MATERIAL SUPPLIED:
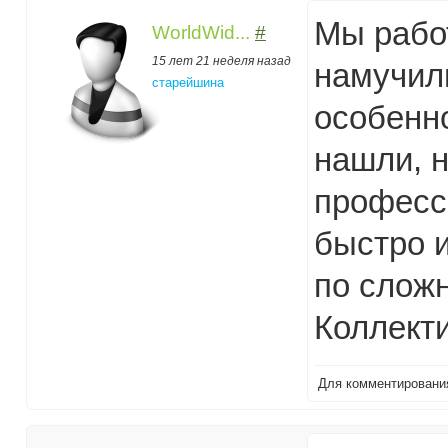
Мы работ
WorldWid...
#
15 лет 21 неделя назад
намучил
старейшина
особенно
нашли, н
професс
быстро 
по сложн
Коллекти
Для комментирован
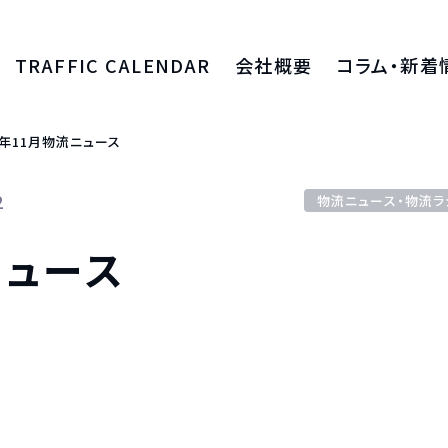
TRAFFIC CALENDAR
会社概要
コラム・新着
算費用
会社紹介
コラム
1年11月物流ニュース
入
採用情報
新着情報
2
物流ニュース・物流ラ
入
グループ会社 HPS Tradeについて
資料ダウンロ
ニュース
出
輸出
輸送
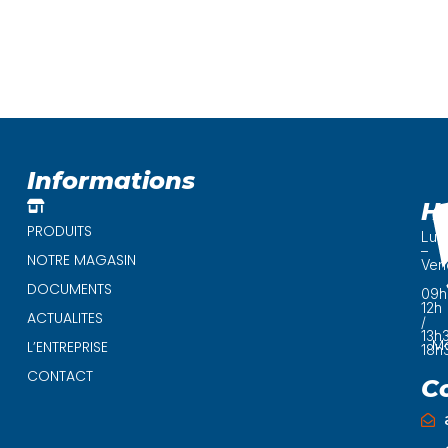
Informations
H
PRODUITS
Lun
–
NOTRE MAGASIN
Ven
DOCUMENTS
09h
12h
ACTUALITES
/
13h
Ma
L’ENTREPRISE
18h
CONTACT
C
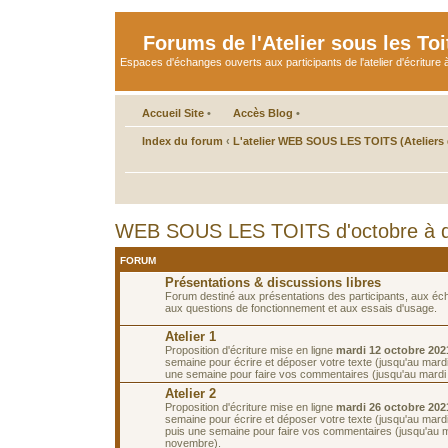
Forums de l'Atelier sous les Toi
Espaces d'échanges ouverts aux participants de l'atelier d'écriture à
Accueil Site
•
Accès Blog
•
Index du forum
‹
L'atelier WEB SOUS LES TOITS (Ateliers d
WEB SOUS LES TOITS d'octobre à 
FORUM
Présentations & discussions libres
Forum destiné aux présentations des participants, aux é
aux questions de fonctionnement et aux essais d'usage.
Atelier 1
Proposition d'écriture mise en ligne
mardi 12 octobre 202
semaine pour écrire et déposer votre texte (jusqu'au mardi
une semaine pour faire vos commentaires (jusqu'au mardi 
Atelier 2
Proposition d'écriture mise en ligne
mardi 26 octobre 202
semaine pour écrire et déposer votre texte (jusqu'au mard
puis une semaine pour faire vos commentaires (jusqu'au m
novembre).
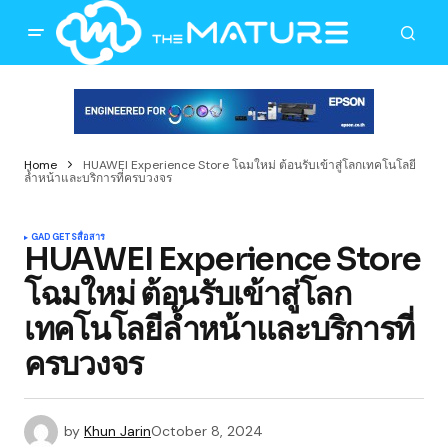
Home
HUAWEI Experience Store โฉมใหม่ ต้อนรับเข้าสู่โลกเทคโนโลยี
ล้ำหน้าและบริการที่ครบวงจร
GADGETS
สื่อสาร
HUAWEI Experience Store
โฉมใหม่ ต้อนรับเข้าสู่โลก
เทคโนโลยีล้ำหน้าและบริการที่
ครบวงจร
by
Khun Jarin
October 8, 2024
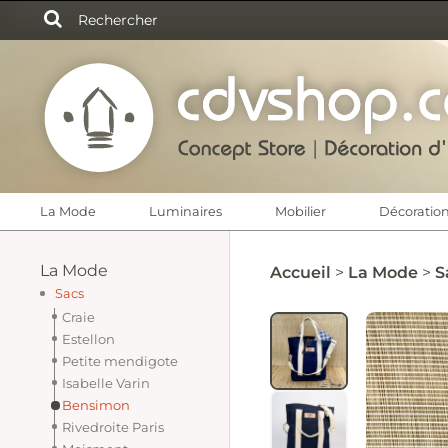
Panneau de gestion des cookies
CONCEPT STORE, DÉCORA
La Mode
Luminaires
Mobilier
Décoratio
La Mode
Accueil
La Mode
S
Sacs
Craie
Estellon
Petite mendigote
Isabelle Varin
Bensimon
Rivedroite Paris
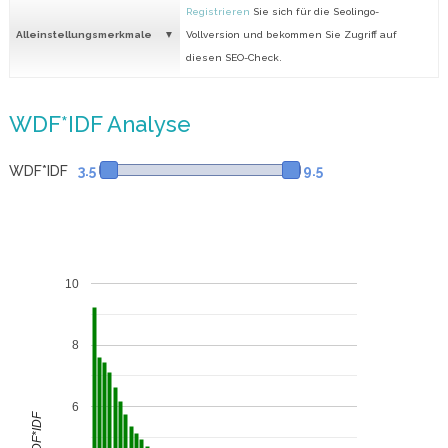
Registrieren
Sie sich für die Seolingo-
Alleinstellungsmerkmale
Vollversion und bekommen Sie Zugriff auf
diesen SEO-Check.
WDF*IDF Analyse
WDF*IDF
3.5
9.5
10
8
6
WDF*IDF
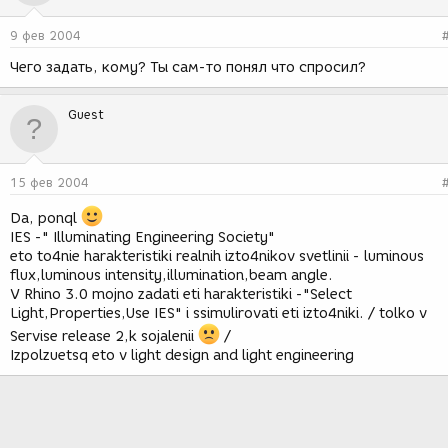
9 фев 2004
Чего задать, кому? Ты сам-то понял что спросил?
Guest
15 фев 2004
Da, ponql
IES -" Illuminating Engineering Society"
eto to4nie harakteristiki realnih izto4nikov svetlinii - luminous
flux,luminous intensity,illumination,beam angle.
V Rhino 3.0 mojno zadati eti harakteristiki -"Select
Light,Properties,Use IES" i ssimulirovati eti izto4niki. / tolko v
Servise release 2,k sojalenii
/
Izpolzuetsq eto v light design and light engineering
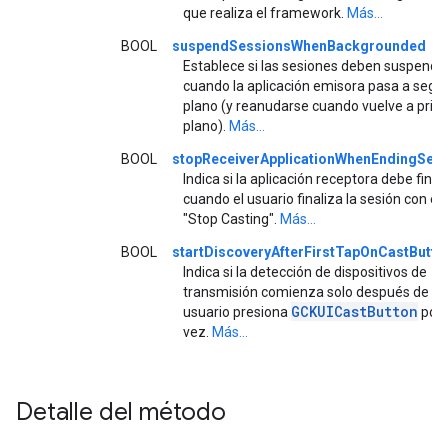
que realiza el framework.
Más...
BOOL
suspendSessionsWhenBackgrounded
Establece si las sesiones deben suspende
cuando la aplicación emisora pasa a seg
plano (y reanudarse cuando vuelve a prim
plano).
Más...
BOOL
stopReceiverApplicationWhenEndingSes
Indica si la aplicación receptora debe final
cuando el usuario finaliza la sesión con el
"Stop Casting".
Más...
BOOL
startDiscoveryAfterFirstTapOnCastButto
Indica si la detección de dispositivos de
transmisión comienza solo después de qu
GCKUICast
Button
usuario presiona
por 
vez.
Más...
Detalle del método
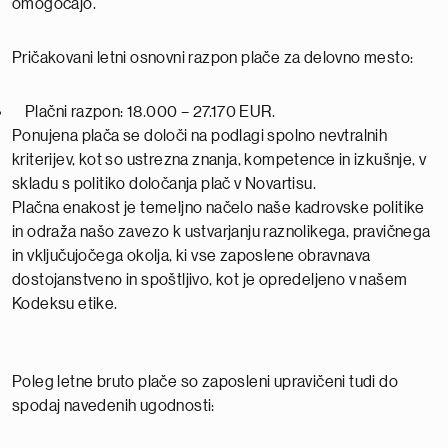
omogočajo.
Pričakovani letni osnovni razpon plače za delovno mesto:
Plačni razpon: 18.000 – 27.170 EUR.
Ponujena plača se določi na podlagi spolno nevtralnih
kriterijev, kot so ustrezna znanja, kompetence in izkušnje, v
skladu s politiko določanja plač v Novartisu.
Plačna enakost je temeljno načelo naše kadrovske politike
in odraža našo zavezo k ustvarjanju raznolikega, pravičnega
in vključujočega okolja, ki vse zaposlene obravnava
dostojanstveno in spoštljivo, kot je opredeljeno v našem
Kodeksu etike.
Poleg letne bruto plače so zaposleni upravičeni tudi do
spodaj navedenih ugodnosti:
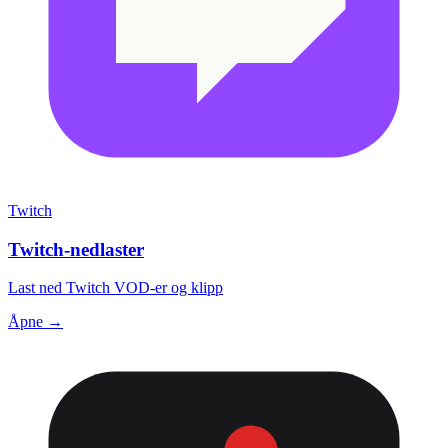
Twitch
Twitch-nedlaster
Last ned Twitch VOD-er og klipp
Åpne →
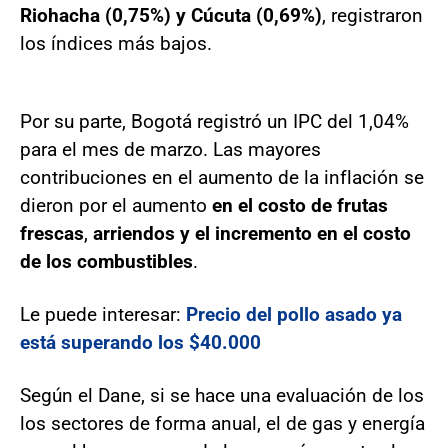
Riohacha (0,75%) y Cúcuta (0,69%)
, registraron
los índices más bajos.
Por su parte, Bogotá registró un IPC del 1,04%
para el mes de marzo. Las mayores
contribuciones en el aumento de la inflación se
dieron por el aumento
en el costo de frutas
frescas
,
arriendos y el incremento en el costo
de los combustibles
.
Le puede interesar:
Precio del pollo asado ya
está superando los $40.000
Según el Dane, si se hace una evaluación de los
los sectores de forma anual, el de gas y energía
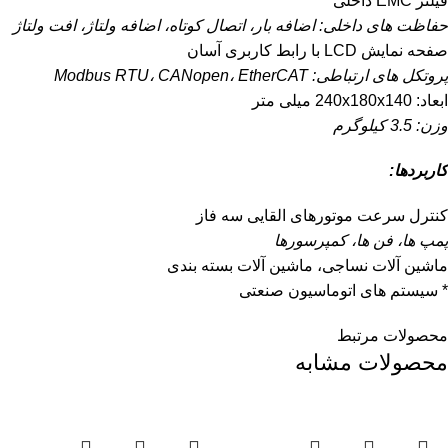
فیلتر EMC داخلی
حفاظت های داخلی: اضافه بار، اتصال کوتاه، اضافه ولتاژ، افت ولتاژ
صفحه نمایش LCD با رابط کاربری آسان
پروتکل های ارتباطی: Modbus RTU، CANopen، EtherCAT
ابعاد: 240x180x140 میلی متر
وزن: 3.5 کیلوگرم
کاربردها:
کنترل سرعت موتورهای القایی سه فاز
پمپ ها، فن ها، کمپرسورها
ماشین آلات نساجی، ماشین آلات بسته بندی
* سیستم های اتوماسیون صنعتی
محصولات مرتبط
محصولات مشابه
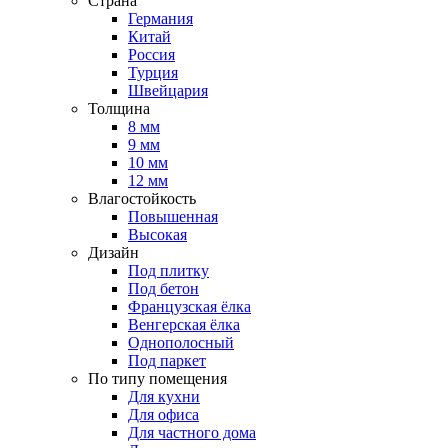
Страна
Германия
Китай
Россия
Турция
Швейцария
Толщина
8 мм
9 мм
10 мм
12 мм
Влагостойкость
Повышенная
Высокая
Дизайн
Под плитку
Под бетон
Французская ёлка
Венгерская ёлка
Однополосный
Под паркет
По типу помещения
Для кухни
Для офиса
Для частного дома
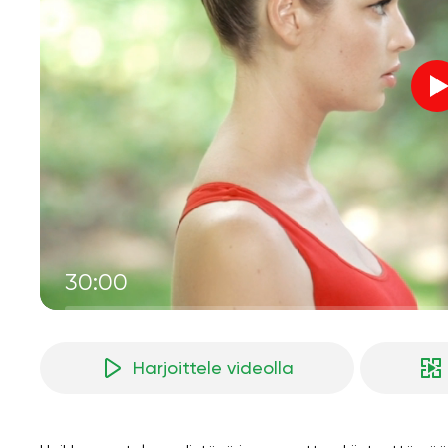
30:00
Harjoittele videolla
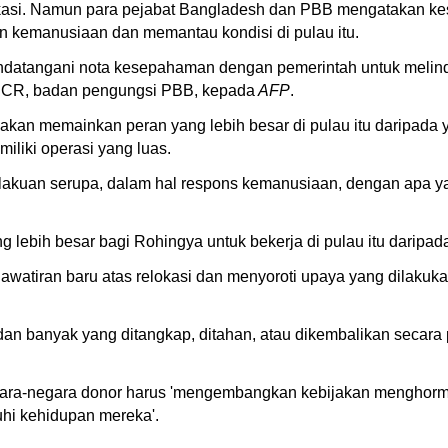
kasi. Namun para pejabat Bangladesh dan PBB mengatakan kes
kemanusiaan dan memantau kondisi di pulau itu.
datangani nota kesepahaman dengan pemerintah untuk melin
UNHCR, badan pengungsi PBB, kepada
AFP
.
kan memainkan peran yang lebih besar di pulau itu daripada
liki operasi yang luas.
kuan serupa, dalam hal respons kemanusiaan, dengan apa ya
ebih besar bagi Rohingya untuk bekerja di pulau itu daripad
awatiran baru atas relokasi dan menyoroti upaya yang dilakukan
dan banyak yang ditangkap, ditahan, atau dikembalikan secara 
.
a-negara donor harus 'mengembangkan kebijakan menghormat
i kehidupan mereka'.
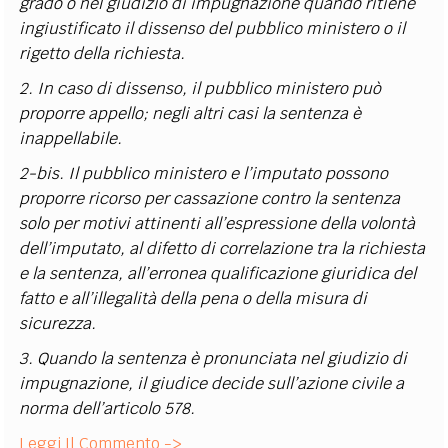
grado o nel giudizio di impugnazione quando ritiene
ingiustificato il dissenso del pubblico ministero o il
rigetto della richiesta.
2. In caso di dissenso, il pubblico ministero può
proporre appello; negli altri casi la sentenza è
inappellabile.
2-bis. Il pubblico ministero e l’imputato possono
proporre ricorso per cassazione contro la sentenza
solo per motivi attinenti all’espressione della volontà
dell’imputato, al difetto di correlazione tra la richiesta
e la sentenza, all’erronea qualificazione giuridica del
fatto e all’illegalità della pena o della misura di
sicurezza.
3. Quando la sentenza è pronunciata nel giudizio di
impugnazione, il giudice decide sull’azione civile a
norma dell’articolo 578.
Leggi Il Commento ->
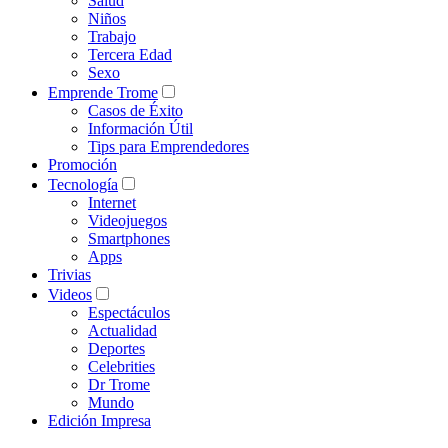
Salud
Niños
Trabajo
Tercera Edad
Sexo
Emprende Trome
Casos de Éxito
Información Útil
Tips para Emprendedores
Promoción
Tecnología
Internet
Videojuegos
Smartphones
Apps
Trivias
Videos
Espectáculos
Actualidad
Deportes
Celebrities
Dr Trome
Mundo
Edición Impresa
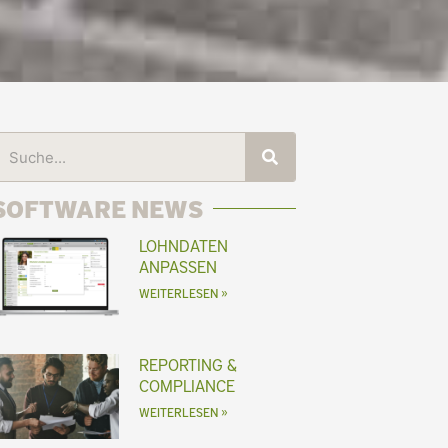
Suche
SOFTWARE NEWS
LOHNDATEN
ANPASSEN
WEITERLESEN »
REPORTING &
COMPLIANCE
WEITERLESEN »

WHAT YOU HAVE TO DO: Which lines in the entries above contain the string "ministero"? Pick out and copy every such line, treating uppercase and lowercase letters as different.

SOLUTION TO THE EXERCISE:
ingiustificato il dissenso del pubblico ministero o il
2. In caso di dissenso, il pubblico ministero può
2-bis. Il pubblico ministero e l’imputato possono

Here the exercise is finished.